Your assignment ▸ Say whether each statement agrees with the blog post on Lovecraft and cat-story publications: 1. “Kreativity for Kats” appeared in Galaxy in April 1961. 2. Leiber's ten cat stories were collected in a paperback edition. 3. Providence Tales #4 contains three memoirs. Answer yes or no for each, quoting the words of the post that decide it.

Source document ▸
This week’s kitty is a Dick Francis illustration for the story “Kreativity for Kats” (Galaxy, April 1961), anticipating the now-lost Catscan website by some 40 years. “Kreativity for Kats” was Fritz Leiber’s sequel to his acclaimed “Space Time for Springers” science-fiction cat story.

Over time “Space Time” became the first of a series of ten super-kitten and other cat stories by Leiber, which were collected together in the limited-edition illustrated hardback Gummitch and Friends (1992). I’d guess a new audiobook for that might Kickstart quite well, today, with the permission of the Leiber estate?

Crypt of Cthulhu #113

Crypt of Cthulhu #113, now with a pre-order page and table of contents. This double-sized jumbo book edition should out by the 1st August 2019, according to the page.

Looking interesting…

* “Memory” Re-membered, by Donald R. Burleson. [Presumably re-visiting Lovecraft’s “Memory”]

* A Heritage of Hubris: Sources for “The Doom That Came to Sarnath”, by William Fulwiler.

* Atmosphere and the Qualitative Analysis of “The Colour Out of Space”, by Steven J. Mariconda. [Presumably the “Colour” essay mentioned, but not included, in his recent book collection]


Also, elsewhere DMR blog has a new A Shout-Out to Robert M. Price, Crypt editor, on his 65th birthday.

Providence Tales #4

The Italian magazine Providence Tales #4 (Spring/Summer 2019) is a special tribute to Italian Lovecraft scholar and publisher Giuseppe Lippi, who was one of the leading Italian Lovecraftians. The magazine features a fine portrait of him on the cover, framed by pleasingly lively typography. Inside there are two memoirs. He passed away before Christmas 2018, after a short illness.

Translating the contents page for the magazine’s back-issues, I see it also has other non-fiction articles. #3 has an article on Lovecraft’s appearances in the Weird Tales letters pages, and the magazine has five such letters translated into Italian.

Toward an ‘Open Cthulhu’

Tabletop gamers have been having some interesting discussions re: which of Lovecraft’s monsters could be ‘safely’ included in a new ‘open’ RPG. Cthulhu Reborn has a hankering for an open tabletop RPG based on pure Lovecraft, and has three posts which usefully summarise this recent debate. He also does some additional useful digging.

1. Can Cthulhu Be Open?

2. The Safewords of Cthulhu

3. Can Cthulhu Be Open? Part 2.

In the post at link 2, he notes that the debate made him aware of a…

Lovecraftian [‘open game’] RPG in German called FHTAGN. [for which the maker] spent a long time researching the various named beings and gods that are mentioned in short stories to find which are truly Public Domain [in Europe]. … in the interests of making the results of his/her research more accessible to English-speaking audiences, I have extracted the list of “safe” Mythos Entities and translated the relevant names back to English.

Data ▸
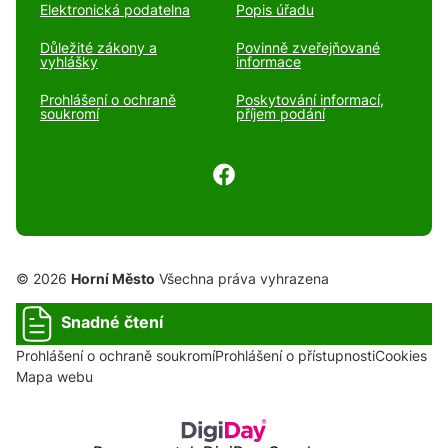
Elektronická podatelna
Popis úřadu
Důležité zákony a
Povinně zveřejňované
vyhlášky
informace
Prohlášení o ochraně
Poskytování informací,
soukromí
příjem podání
© 2026
Horní Město
Všechna práva vyhrazena
Snadné čtení
Prohlášení o ochraně soukromí
Prohlášení o přístupnosti
Cookies
Mapa webu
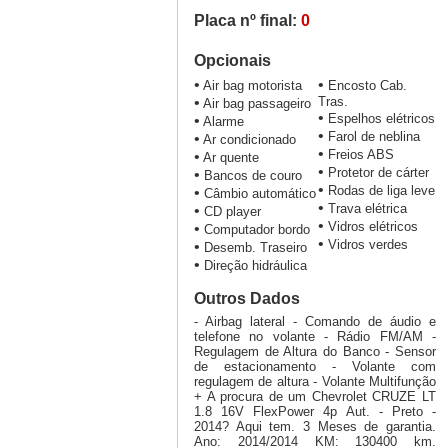
Placa nº final:
0
Opcionais
•
•
Air bag motorista
Encosto Cab.
•
Tras.
Air bag passageiro
•
Espelhos elétricos
•
Alarme
•
Farol de neblina
•
Ar condicionado
•
Freios ABS
•
Ar quente
•
Protetor de cárter
•
Bancos de couro
•
Rodas de liga leve
•
Câmbio automático
•
Trava elétrica
•
CD player
•
Vidros elétricos
•
Computador bordo
•
Vidros verdes
•
Desemb. Traseiro
•
Direção hidráulica
Outros Dados
- Airbag lateral - Comando de áudio e
telefone no volante - Rádio FM/AM -
Regulagem de Altura do Banco - Sensor
de estacionamento - Volante com
regulagem de altura - Volante Multifunção
+ A procura de um Chevrolet CRUZE LT
1.8 16V FlexPower 4p Aut. - Preto -
2014? Aqui tem. 3 Meses de garantia.
Ano: 2014/2014 KM: 130400 km.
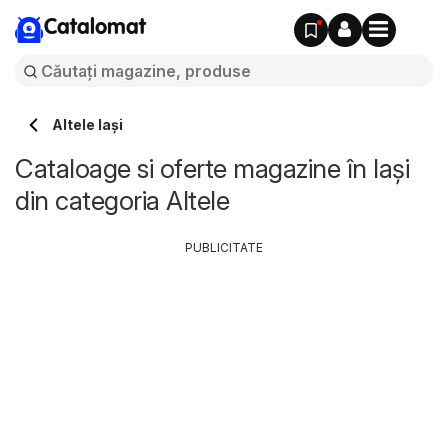
Catalomat
Altele Iași
Cataloage si oferte magazine în Iași
din categoria Altele
PUBLICITATE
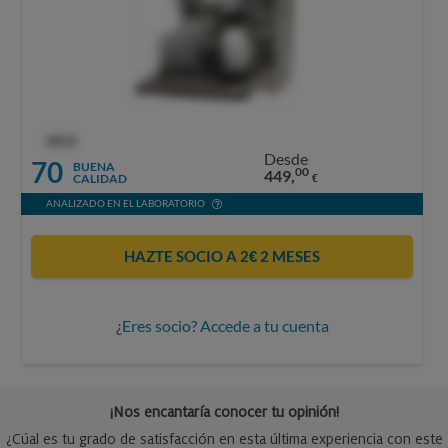
OCU
Desde
70
BUENA
00
449,
CALIDAD
€
ANALIZADO EN EL LABORATORIO
HAZTE SOCIO A 2€ 2 MESES
¿Eres socio? Accede a tu cuenta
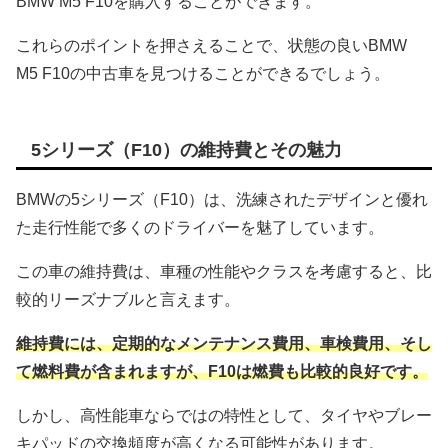
BMW M5 F10を購入することができます。
これらのポイントを押さえることで、状態の良いBMW
M5 F10の中古車を見つけることができるでしょう。
5シリーズ（F10）の維持費とその魅力
BMWの5シリーズ（F10）は、洗練されたデザインと優れ
た走行性能で多くのドライバーを魅了しています。
この車の維持費は、車種の性能やクラスを考慮すると、比
較的リーズナブルと言えます。
維持費には、定期的なメンテナンス費用、車検費用、そし
て燃料費が含まれますが、F10は燃費も比較的良好です。
しかし、高性能車ならではの特性として、タイヤやブレー
キパッドの交換頻度が高くなる可能性があります。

Response to the exercise ▸
1. Yes: "(Galaxy, April 1961)"
2. No: "the limited-edition illustrated hardback Gummitch and Friends (1992)"
3. No: "Inside there are two memoirs."